SEISMIC PERFORMANCE OF ROCKING CONCRETE SHEAR WALLS WITH INNOVATIVE ROTATIONAL RESILIENT SLIP FRICTION JOINTS

With the prevalence of the concept of damage avoidance design, rocking walls were one of the primary solutions to minimize structural components’ damage as well as decreasing the time and cost of building rehabilitation after severe earthquakes. In this study, in order to achieve a self-centring damage avoidance rocking system, a new generation of Rotational Resilient Slip Friction Joint (Rotational-RSFJ) has been employed as a shear link between reinforced concrete shear walls and their boundary columnsThis type of friction damper dissipates energy through the rotational sliding of grooved surfaces pre-stressed using disc springs, which can also provide the required self-centering to restore the building to its original position without residual drifts. In this paper, initially the joint component has been analytically and numerically investigated, and then the results have been used to develop an analytical model for the performance prediction of the proposed rocking shear walls as a new lateral load resisting system.
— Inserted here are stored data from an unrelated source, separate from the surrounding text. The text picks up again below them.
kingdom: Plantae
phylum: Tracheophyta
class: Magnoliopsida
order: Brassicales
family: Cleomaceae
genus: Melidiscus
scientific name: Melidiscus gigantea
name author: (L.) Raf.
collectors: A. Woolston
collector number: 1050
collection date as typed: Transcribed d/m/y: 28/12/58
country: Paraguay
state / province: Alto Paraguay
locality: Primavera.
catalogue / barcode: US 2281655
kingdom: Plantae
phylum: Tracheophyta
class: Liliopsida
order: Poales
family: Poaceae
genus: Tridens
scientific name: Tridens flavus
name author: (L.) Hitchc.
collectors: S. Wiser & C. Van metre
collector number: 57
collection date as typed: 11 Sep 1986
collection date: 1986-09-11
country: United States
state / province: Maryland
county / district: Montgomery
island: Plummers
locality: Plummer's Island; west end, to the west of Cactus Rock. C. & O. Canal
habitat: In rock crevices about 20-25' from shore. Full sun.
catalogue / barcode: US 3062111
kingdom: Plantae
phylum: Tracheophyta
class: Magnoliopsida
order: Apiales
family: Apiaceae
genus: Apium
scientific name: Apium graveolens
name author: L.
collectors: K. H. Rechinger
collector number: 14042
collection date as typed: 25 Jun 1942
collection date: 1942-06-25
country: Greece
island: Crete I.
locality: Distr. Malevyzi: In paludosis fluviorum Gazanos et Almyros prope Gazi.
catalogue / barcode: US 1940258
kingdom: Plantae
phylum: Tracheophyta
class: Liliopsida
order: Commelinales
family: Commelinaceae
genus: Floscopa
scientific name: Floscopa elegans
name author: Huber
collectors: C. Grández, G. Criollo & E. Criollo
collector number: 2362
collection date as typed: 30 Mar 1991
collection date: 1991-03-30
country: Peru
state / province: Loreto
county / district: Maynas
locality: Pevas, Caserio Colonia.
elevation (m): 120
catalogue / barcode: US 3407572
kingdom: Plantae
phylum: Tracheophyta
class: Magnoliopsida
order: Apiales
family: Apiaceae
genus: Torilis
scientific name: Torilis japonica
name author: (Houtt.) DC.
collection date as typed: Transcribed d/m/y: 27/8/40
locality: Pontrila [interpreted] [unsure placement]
Such new self-centring system not only does not require post-event maintenance, but also attenuates the complexity of analyzing and implementing of conventional resilient rocking walls using posttensioning tendons. Eventually, a five-story prototype building using the proposed lateral load resisting system comprising of single and coupled rocking walls has been numerically analyzed. Besides, the effectiveness of such a concept has been investigated for rocking systems with multiple ductile joints in different stories. The results demonstrated the efficiency of the proposed system that is mainly attributed to high ductility, self-centring and the ability to dissipate energy of Rotational- RSFJs.